Example 5—Defining Midostaurin Responsiveness in Cancer Patients Irrespective of their FLT-3 Mutant Status

1 Background and Aims

This Example provides a rationale behind separating patients in four different response groups based on the status of specific phosphorylation signatures following treatment with midostaurin plus chemotherapy.

2 Patient Grouping

2.1 Defining Positive and Negative Response to Midostaurin Treatment

A FLT3-mutant positive AML clinical dataset was assembled (samples access via the Princess Margaret Cancer Centre [PMCC], Toronto) to identify biomarkers of response to midostaurin+ chemotherapy. In this dataset, some patients were refractory (did not achieve complete remission[CR]) to this treatment, while several others achieved CR only to experience relapse after a certain point from the diagnosis day. For the purpose of this analysis, patients that responded positively (i.e. achieved CR) to the treatment (positive responders) were defined as those who did not experience relapse for 106 weeks or post diagnosis—treatment would have initiated upon confirmation of diagnosis. Patients that did not respond to treatment (negative responders) were defined as those who were refractory or experienced relapse within 26 weeks of diagnosis.

2.2 Identifying Multiple Biochemical Responses Amongst Positive Responders

Analysis of phosphoproteomic data includes several types of so called multivariate analysis.
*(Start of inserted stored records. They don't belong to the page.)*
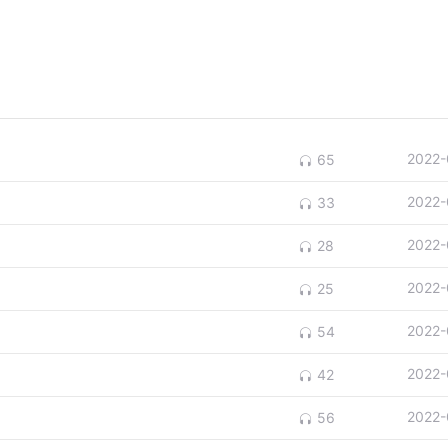
2022-
65
2022-
33
2022-
28
2022-
25
2022-
54
2022-
42
2022-
56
In multivariate analyses, relationships between measurements are examined and visualised to elucidate trends in data and uncover relationships within them. One such analysis is principal component analysis (PCA) a technique for dimension reduction of large datasets and creates a ‘summary’ of core properties that can be both programatically and visually examined. PCA was performed on the PMCC clinical dataset and resulted in the plot shown in FIG. 7; each dot represents a patient (positive—grey; negative—dark grey), here patients with similar phosphopeptide measurements will cluster in the same plotting space, while distinct samples will occupy a distant location.
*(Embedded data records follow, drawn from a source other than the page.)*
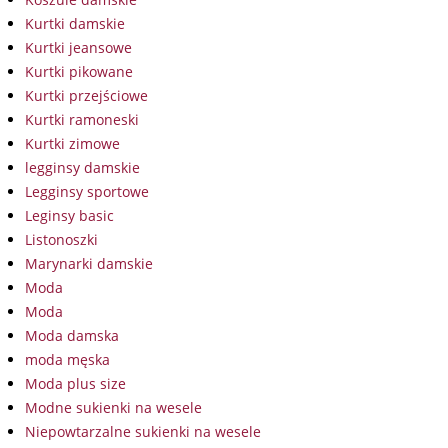
Kurtki damskie
Kurtki jeansowe
Kurtki pikowane
Kurtki przejściowe
Kurtki ramoneski
Kurtki zimowe
legginsy damskie
Legginsy sportowe
Leginsy basic
Listonoszki
Marynarki damskie
Moda
Moda
Moda damska
moda męska
Moda plus size
Modne sukienki na wesele
Niepowtarzalne sukienki na wesele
Assessment of the positive patient samples revealed a spectrum of phosphoproteomic responses, corresponding to differences in biochemical pathways, relative to negative patients. When the plot is oriented such that PC1 axis is parallel to the bottom of the plot, and PC3 axis is vertical, some of the positive patient samples are located below the bulk of negative patient samples, while others are located above. Patient samples were then grouped based their PCA behaviour (orientation of each data point on the PCA plot), and three distinct groups of positive patients were identified (FIGS. 8 and 9)—referred to as Positive 1, Positive 2 and Positive 3. For convenience and ease of interpretation, in FIG. 9 the same PCA plot was plotted without negative responders shown. This was computed including the negative samples.

2.3 Machine Learning

The patients that comprise the four response groups include patients that fall into the extreme phenotypes of AML patient response to midostaurin+ chemotherapy: no/poor response (negative; <26 weeks) and good response (positive 1, positive 2, positive 3; >106 weeks). A feature selection algorithm was then used to identify features (phosphorylation sites) that are important for defining and distinguishing between the patient response groups. The features resulting in the Panels A to D described above. Following feature selection, predictive models were built using a random forest approach to allow for classification of patient response to midostaurin treatment.
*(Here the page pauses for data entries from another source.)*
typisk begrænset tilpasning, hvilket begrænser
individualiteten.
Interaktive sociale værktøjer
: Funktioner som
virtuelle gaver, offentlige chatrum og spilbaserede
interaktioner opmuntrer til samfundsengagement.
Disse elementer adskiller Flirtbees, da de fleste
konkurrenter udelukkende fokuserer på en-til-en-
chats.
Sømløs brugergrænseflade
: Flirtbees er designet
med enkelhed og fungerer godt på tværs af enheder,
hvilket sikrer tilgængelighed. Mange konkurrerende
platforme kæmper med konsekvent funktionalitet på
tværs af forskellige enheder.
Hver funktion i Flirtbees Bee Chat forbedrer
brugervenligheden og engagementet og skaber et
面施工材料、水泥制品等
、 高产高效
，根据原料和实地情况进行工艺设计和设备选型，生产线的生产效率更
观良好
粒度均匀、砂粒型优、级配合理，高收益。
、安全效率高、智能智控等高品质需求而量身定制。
Although particular embodiments of the invention have been disclosed herein in detail, this has been done by way of example and for the purposes of illustration only. The aforementioned embodiments are not intended to be limiting with respect to the scope of the appended claims, which follow. It is contemplated by the inventors that various substitutions, alterations, and modifications may be made to the invention without departing from the spirit and scope of the invention as defined by the claims.